The veteran punks aren't screwing around on their tenth full-length. In fact, they're not about to kowtow to anybody on this record. Sounding like vintage Guttermouth (read: young, loud, snotty and without a trace of shame), Eat Your Face recalls the band's days as mid-90s yuksters on albums like Gorgeous and Friendly People.

There are no surprises on this record. Singer Mark Adkins lets his snotty vocals straddle the line between nasal bickering and singing, while the band unloads a pile of songs that sound as if they could have been pulled straight out of the early-'80s Los Angeles scene, with wiry guitars and straight-ahead tempos that forgo skatepunk, metal-core and a million other clichés. Adkins levels his witticism at a load of targets -- none of them obvious -- with irony, cynicism and a poison tongue. "Surf's Up Asshole," rags on trendy surfer wannabes, "My Neighbor's Baby" condemns an infant for ear-piercing, sleep-disrupting screams and "Party of Two" rails on suddenly politically conscious punks who, a year ago, were talking skateboard and halfpipes instead of electoral politics. Of course, the suspected odes to booze show up in "NRAAA" and "Second DUI."

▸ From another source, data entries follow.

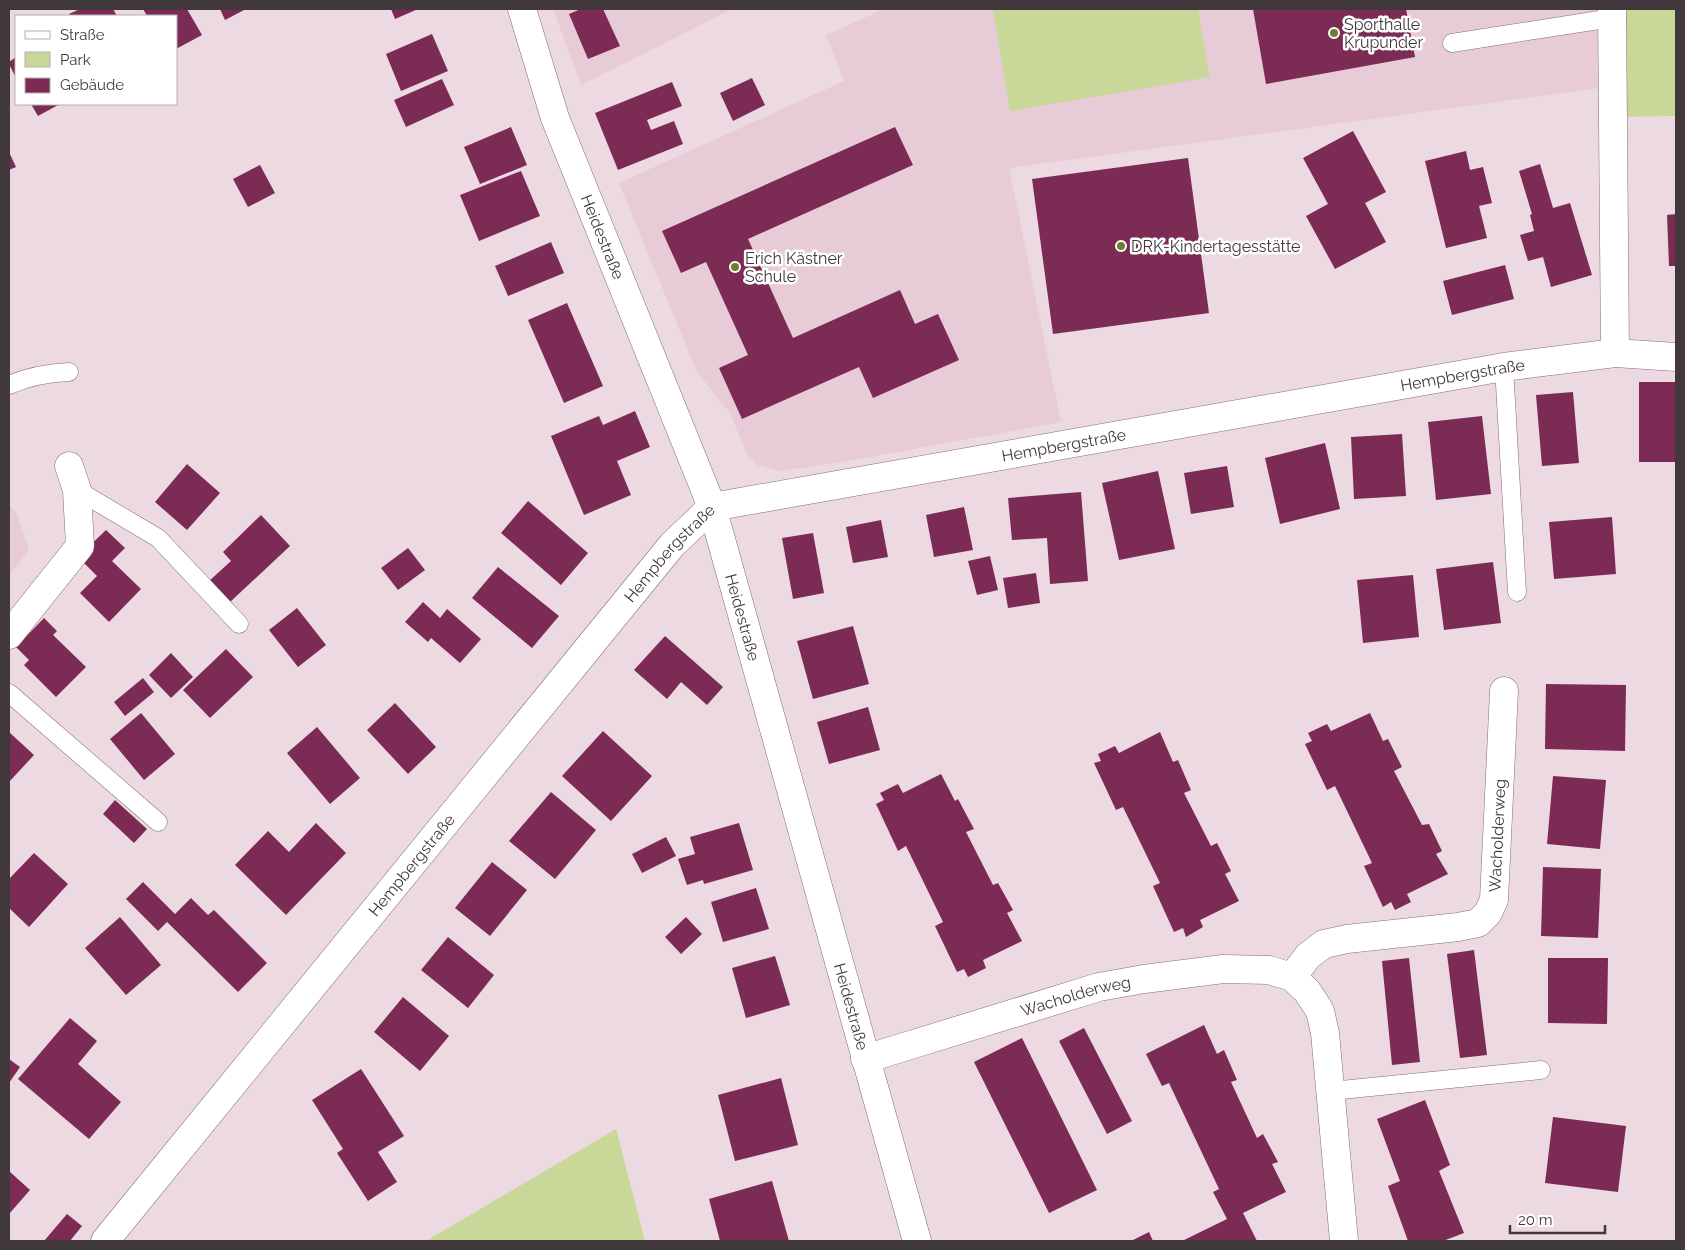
<svg xmlns="http://www.w3.org/2000/svg" width="1685" height="1250" font-family="Raleway,sans-serif">
	<rect width="100%" height="100%" fill="#edd9e1"/>
	<path fill="#e7cbd6" d="M553,9H732L581,85Z
		M884,9H1600V88L1009,168L1061,422L854,460L780,471L757,465L746,452L730,413L697,372L619,183L844,81L826,35Z
		M9,505L16,512L29,550L9,576Z"/>
	<path fill="#c9d899" d="M997,9H1198L1210,77L1010,111L993,10Z
		M1602,9H1676V116L1605,117Z
		M616,1129L645,1241H426Z"/>
	<path fill="#7c2b55" d="M80,9H113L117,16H70L69,14Z
		M143,9H187L202,35L176,49V16H147Z
		M220,9H246L225,20Z
		M391,9H418L395,19Z
		M581,9H603L620,46L588,59L569,14Z
		M1253,9H1406L1415,57L1266,84Z
		M432,34L448,71L401,91L386,54Z
		M16,57V78L9,64V62Z
		M752,78L765,105L733,121L720,93Z
		M442,79L454,105L406,127L394,100Z
		M672,82L682,106L647,120L651,130L674,121L683,144L618,170L595,113Z
		M31,104H60L38,116Z
		M511,127L527,165L480,184L464,147Z
		M895,127L913,165L748,239L793,338L900,290L915,324L938,314L959,360L873,398L859,367L742,419L719,368L748,355L706,262L681,273L662,231Z
		M1353,131L1386,192L1365,203L1386,242L1335,269L1306,216L1328,204L1303,158Z
		M1466,151L1470,170L1483,167L1492,203L1479,206L1487,238L1446,248L1425,161Z
		M9,152L16,167L9,170Z
		M1188,158L1209,313L1053,334L1032,179Z
		M1540,164L1553,208L1570,203L1592,275L1551,287L1543,257L1528,261L1520,235L1534,231L1530,215L1532,214L1519,171Z
		M260,165L275,193L248,207L233,179Z
		M521,171L540,216L479,241L460,195Z
		M1676,214V266H1669L1667,215Z
		M551,242L564,273L508,296L495,266Z
		M1505,265L1514,299L1452,315L1443,281Z
		M567,303L603,386L564,403L528,320Z
		M1639,382H1676V462H1639Z
		M1573,392L1579,463L1542,466L1536,395Z
		M635,411L650,447L617,461L631,495L584,515L551,436L599,416L603,425Z
		M1482,416L1491,494L1436,500L1428,422Z
		M1402,434L1406,496L1354,499L1351,437Z
		M1325,443L1340,509L1280,524L1265,458Z
		M187,464L220,493L187,530L155,502Z
		M1227,466L1234,507L1191,514L1184,473Z
		M1158,471L1175,549L1119,560L1102,483Z
		M1081,492L1088,581L1050,584L1047,538L1012,540L1008,498Z
		M528,501L588,553L561,585L501,533Z
		M964,507L973,550L934,557L926,515Z
		M261,515L290,546L229,603L208,582L231,561L223,552Z
		M1612,517L1616,574L1554,579L1549,522Z
		M881,520L888,557L853,563L846,527Z
		M106,530L125,548L112,561L141,589L109,622L80,593L97,576L78,557Z
		M813,533L824,593L793,599L782,538Z
		M408,548L425,570L398,590L381,568Z
		M990,556L998,590L977,595L968,561Z
		M1493,562L1501,623L1444,630L1436,569Z
		M498,567L559,616L532,648L472,598Z
		M1036,573L1040,603L1008,608L1003,578Z
		M1413,575L1419,637L1363,643L1357,580Z
		M423,602L440,618L447,609L481,639L460,663L431,638L428,642L405,622Z
		M297,608L326,645L298,667L269,630Z
		M44,618L57,631L53,635L86,667L56,697L24,665L29,660L16,647Z
		M853,626L869,684L813,699L797,641Z
		M665,636L723,687L707,705L681,682L667,699L634,670Z
		M226,649L253,677L210,718L183,690Z
		M171,653L193,677L171,698L149,675Z
		M143,678L154,692L125,716L114,702Z
		M1546,684L1626,685L1625,751L1545,749Z
		M395,703L436,747L408,774L367,730Z
		M868,707L880,750L829,764L817,722Z
		M141,713L175,754L144,780L110,739Z
		M1370,713L1383,741L1388,739L1402,767L1394,771L1422,825L1429,824L1442,851L1436,854L1448,874L1407,894L1411,902L1395,910L1391,902L1383,907L1364,866L1372,863L1335,786L1327,790L1305,744L1312,741L1308,733L1327,724L1331,731Z
		M317,727L360,778L330,804L287,753Z
		M603,731L652,776L611,821L562,776Z
		M9,732L34,755L9,782Z
		M1160,732L1173,762L1178,760L1191,790L1184,793L1211,846L1217,843L1231,871L1225,874L1239,901L1200,920L1203,927L1186,937L1183,928L1174,932L1153,886L1160,883L1123,807L1116,810L1094,763L1101,761L1098,754L1115,746L1119,753Z
		M941,774L955,801L958,799L974,829L966,832L993,885L998,883L1013,910L1007,913L1022,941L983,960L986,968L968,977L964,969L957,972L935,926L943,922L906,846L898,851L876,804L884,800L880,793L898,784L903,793Z
		M1553,776L1606,780L1600,849L1547,844Z
		M551,792L596,830L555,879L509,841Z
		M115,800L147,829L134,843L103,814Z
		M316,823L346,853L286,915L235,865L268,831L289,852Z
		M739,823L753,870L704,884L703,880L687,885L678,859L695,854L690,837Z
		M666,837L676,856L642,873L632,854Z
		M34,853L68,884L29,927L9,908V879Z
		M492,862L527,890L490,936L455,908Z
		M1543,867L1601,869L1598,938L1541,936Z
		M143,882L175,914L191,898L208,915L214,910L267,963L238,992L167,922L158,931L126,899Z
		M756,888L769,929L723,942L711,902Z
		M120,917L161,965L126,995L85,948Z
		M686,917L702,934L681,954L665,937Z
		M448,937L494,975L468,1008L421,970Z
		M1474,950L1487,1055L1460,1058L1447,954Z
		M775,956L790,1005L746,1018L732,968Z
		M1409,958L1420,1062L1392,1065L1382,961Z
		M1548,958H1608L1607,1024L1548,1023Z
		M403,997L449,1036L420,1071L374,1032Z
		M70,1018L97,1041L78,1064L121,1102L89,1139L18,1079Z
		M1204,1025L1217,1054L1224,1050L1237,1080L1231,1082L1257,1138L1263,1134L1278,1162L1272,1164L1286,1192L1243,1213L1257,1241H1182L1227,1219L1213,1192L1219,1189L1169,1083L1162,1086L1146,1054Z
		M1084,1028L1132,1121L1107,1134L1059,1041Z
		M1022,1038L1097,1190L1049,1213L974,1062Z
		M9,1059L20,1067L9,1083Z
		M361,1069L404,1136L378,1152L397,1182L368,1201L337,1153L343,1149L312,1100Z
		M781,1078L798,1145L735,1161L718,1095Z
		M1425,1100L1450,1165L1439,1171L1464,1233L1443,1241H1408L1388,1186L1400,1181L1377,1119Z
		M1553,1117L1626,1126L1618,1192L1545,1183Z
		M9,1171L30,1190L9,1214Z
		M772,1181L789,1241H720L709,1199Z
		M67,1214L82,1226L70,1241H44Z
		M1149,1232L1153,1241H1131Z"/>
	<g fill="none" stroke-linecap="round" stroke-linejoin="round">
		<g stroke="#816f76" stroke-width="19">
			<path id="lane" d="M1452,43L1612,18
				M1504,367L1517,592
				M9,385C29,376 47,373 69,372
				M77,490L158,538L239,624
				M9,693L158,822
				M1331,1091L1541,1070"/>
		</g>
		<g stroke="#816f76" stroke-width="29">
			<g id="street">
				<path id="s1" d="M522,9L555,118L712,507L917,1241"/>
				<path d="M1612,9L1615,353"/>
				<path d="M9,635L80,546L77,490L69,466"/>
				<path id="s2" d="M1292,977L1308,956L1324,944L1347,939L1458,927L1478,923L1488,913L1494,900L1504,691"/>
				<path id="s3" d="M865,1059L1099,987L1144,979L1223,969L1269,970L1292,977L1307,991L1320,1011L1325,1033L1344,1241"/>
				<path id="s4" d="M105,1241L672,545L712,507L1504,367L1615,353L1676,357"/>
			</g>
		</g>
		<use href="#lane" stroke="#fff" stroke-width="18"/>
		<use href="#street" stroke="#fff" stroke-width="28"/>
	</g>
	<g fill="#6f7e2c" stroke="#fff" stroke-width="2">
		<circle cx="1334" cy="33" r="5"/>
		<circle cx="1121" cy="246" r="5"/>
		<circle cx="735" cy="267" r="5"/>
	</g>
	<g text-anchor="middle" stroke-width="5" stroke-linejoin="round" paint-order="stroke">
		<g font-size="16" fill="#40383b" stroke="#fff" text-anchor="start">
			<text x="1344" y="30">Sporthalle<tspan x="1344" dy="18">Krupunder</tspan></text>
			<text x="1131" y="252">DRK-Kindertagesstätte</text>
			<text x="745" y="264">Erich Kästner<tspan x="745" dy="18">Schule</tspan></text>
		</g>
		<g font-size="16" fill="#40383b" stroke="#fff">
			<text dy="6" stroke="none"><textPath href="#s1" startOffset="242">Heidestraße</textPath></text>
			<text dy="6" stroke="none"><textPath href="#s4" startOffset="1715">Hempbergstraße</textPath></text>
			<text dy="6" stroke="none"><textPath href="#s4" startOffset="1310">Hempbergstraße</textPath></text>
			<text dy="6" stroke="none"><textPath href="#s4" startOffset="890">Hempbergstraße</textPath></text>
			<text dy="6" stroke="none"><textPath href="#s1" startOffset="648">Heidestraße</textPath></text>
			<text dy="6" stroke="none"><textPath href="#s2" startOffset="295">Wacholderweg</textPath></text>
			<text dy="6" stroke="none"><textPath href="#s4" startOffset="485">Hempbergstraße</textPath></text>
			<text dy="6" stroke="none"><textPath href="#s3" startOffset="220">Wacholderweg</textPath></text>
			<text dy="6" stroke="none"><textPath href="#s1" startOffset="1052">Heidestraße</textPath></text>
		</g>
	</g>
	<rect width="1685" height="1250" fill="none" stroke="#40383b" stroke-width="20"/>
	<rect x="15" y="15" width="162" height="90" fill="#ffffff" stroke="#b3afb1"/>
	<rect x="25" y="31" width="25" height="8" fill="#ffffff" stroke="#b3afb1"/>
	<text x="60" y="40" font-size="15" fill="#40383b">Straße</text>
	<rect x="25" y="52" width="25" height="15" fill="#c9d899" stroke="#b3afb1"/>
	<text x="60" y="65" font-size="15" fill="#40383b">Park</text>
	<rect x="25" y="78" width="25" height="15" fill="#7c2b55" stroke="#b3afb1"/>
	<text x="60" y="90" font-size="15" fill="#40383b">Gebäude</text>
	<path d="M1510 1225v8h95v-8" fill="none" stroke="#40383b" stroke-width="2.5"/>
	<text x="1518" y="1225" font-size="15" fill="#40383b" stroke="#ffffff" stroke-width="4" paint-order="stroke">20 m</text>
</svg>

"Punk" and "comedy" are rarely used correctly in conjunction with each other, but Eat Your Face proves the lost art of the punk-rock smartass hasn't died. Don't let the one-liners and sarcasm fool you, however, as Adkins and company are as testy and pissed off as any of their more aggressive brethren, a fact that makes the band's latest a glorious return to wisecracking punk rock.